Tuesday, September 26, 2006


Leading up to Yom Kippur, we'll discuss the three common terms for forgiveness in Hebrew. Today we'll begin with selicha (or slicha) סליחה. The root סלח appears in the Tanach numerous times, always meaning "to forgive".

According to Klein, the word is related to Akkadian salahu, meaning "to sprinkle." We see a similar root in Rabbinic Hebrew - זלח , which also means "to sprinkle, to pour, to drip". According to Klein, זלח is also related to זלג - which again "to drip, to flow" - often referring to tears. The word for fork - mazleg מזלג - is also related to this root. Klein writes that it is related to Arabic zalaja - "he glided" and mizlaj - "sliding bolt".

According to this site, Gordis points out that:

The word selichah comes from the Akkadian word salachu which means to sprinkle water. Water, of course, is a universal symbol of purity, and sprinkling is used in many purification rites.
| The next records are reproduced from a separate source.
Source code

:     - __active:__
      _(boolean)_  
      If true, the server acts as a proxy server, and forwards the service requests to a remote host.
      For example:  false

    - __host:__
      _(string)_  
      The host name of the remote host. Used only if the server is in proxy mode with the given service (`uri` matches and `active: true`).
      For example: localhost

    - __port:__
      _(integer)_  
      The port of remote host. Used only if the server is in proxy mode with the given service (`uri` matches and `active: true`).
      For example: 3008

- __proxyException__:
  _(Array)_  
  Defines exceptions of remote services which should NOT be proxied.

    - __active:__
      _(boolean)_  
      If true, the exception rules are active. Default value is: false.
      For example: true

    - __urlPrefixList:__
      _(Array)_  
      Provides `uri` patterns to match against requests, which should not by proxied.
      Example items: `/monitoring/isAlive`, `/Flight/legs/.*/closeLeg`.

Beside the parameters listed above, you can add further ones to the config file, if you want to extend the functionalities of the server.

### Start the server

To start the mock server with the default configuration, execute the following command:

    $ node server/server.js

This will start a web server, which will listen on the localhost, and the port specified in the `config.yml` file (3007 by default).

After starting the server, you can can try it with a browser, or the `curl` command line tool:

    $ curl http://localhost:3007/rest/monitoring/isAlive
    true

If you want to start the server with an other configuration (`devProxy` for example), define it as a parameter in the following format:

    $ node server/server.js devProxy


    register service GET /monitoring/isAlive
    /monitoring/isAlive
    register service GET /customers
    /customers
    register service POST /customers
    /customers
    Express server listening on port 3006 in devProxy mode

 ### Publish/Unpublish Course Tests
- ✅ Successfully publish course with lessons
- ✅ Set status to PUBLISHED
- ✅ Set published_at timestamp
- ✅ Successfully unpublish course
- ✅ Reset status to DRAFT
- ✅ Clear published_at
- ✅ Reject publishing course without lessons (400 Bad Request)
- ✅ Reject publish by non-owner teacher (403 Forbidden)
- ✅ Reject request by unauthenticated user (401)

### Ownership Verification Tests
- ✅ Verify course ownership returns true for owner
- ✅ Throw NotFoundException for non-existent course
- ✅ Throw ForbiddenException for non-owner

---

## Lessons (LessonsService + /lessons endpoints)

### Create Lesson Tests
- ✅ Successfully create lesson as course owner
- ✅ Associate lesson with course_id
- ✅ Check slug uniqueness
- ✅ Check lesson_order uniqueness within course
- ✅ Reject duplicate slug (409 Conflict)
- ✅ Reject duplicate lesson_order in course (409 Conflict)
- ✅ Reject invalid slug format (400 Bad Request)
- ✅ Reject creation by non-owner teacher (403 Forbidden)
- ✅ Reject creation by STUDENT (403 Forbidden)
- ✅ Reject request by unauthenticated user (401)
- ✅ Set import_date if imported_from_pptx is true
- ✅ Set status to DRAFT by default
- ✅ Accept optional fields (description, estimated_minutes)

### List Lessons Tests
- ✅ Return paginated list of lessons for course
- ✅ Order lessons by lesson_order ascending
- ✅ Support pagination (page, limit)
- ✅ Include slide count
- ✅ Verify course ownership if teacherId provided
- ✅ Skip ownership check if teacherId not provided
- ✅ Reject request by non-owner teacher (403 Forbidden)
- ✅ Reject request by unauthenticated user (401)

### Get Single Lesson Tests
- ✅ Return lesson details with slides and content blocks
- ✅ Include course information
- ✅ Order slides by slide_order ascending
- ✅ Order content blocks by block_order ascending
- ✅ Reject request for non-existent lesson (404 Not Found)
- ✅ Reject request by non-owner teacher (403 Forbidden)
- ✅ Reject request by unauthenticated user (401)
Selichah, then, acts as a kind of deodorizer, not removing sin, but making the reality of it easier to bear.

I think this makes sense. Unlike mechila (which we'll look at tomorrow), selicha is only used in relation to sin (and perhaps exclusively granted by God), so a sense of "purification" for the word is appropriate.

Interestingly, the Arabic word sulha, meaning "reconciliation" is not related to selicha. The Arabic root salah means, according to Stahl, "to fix". He hints that it is perhaps therefore related to the Hebrew root צלח - meaning "to succeed."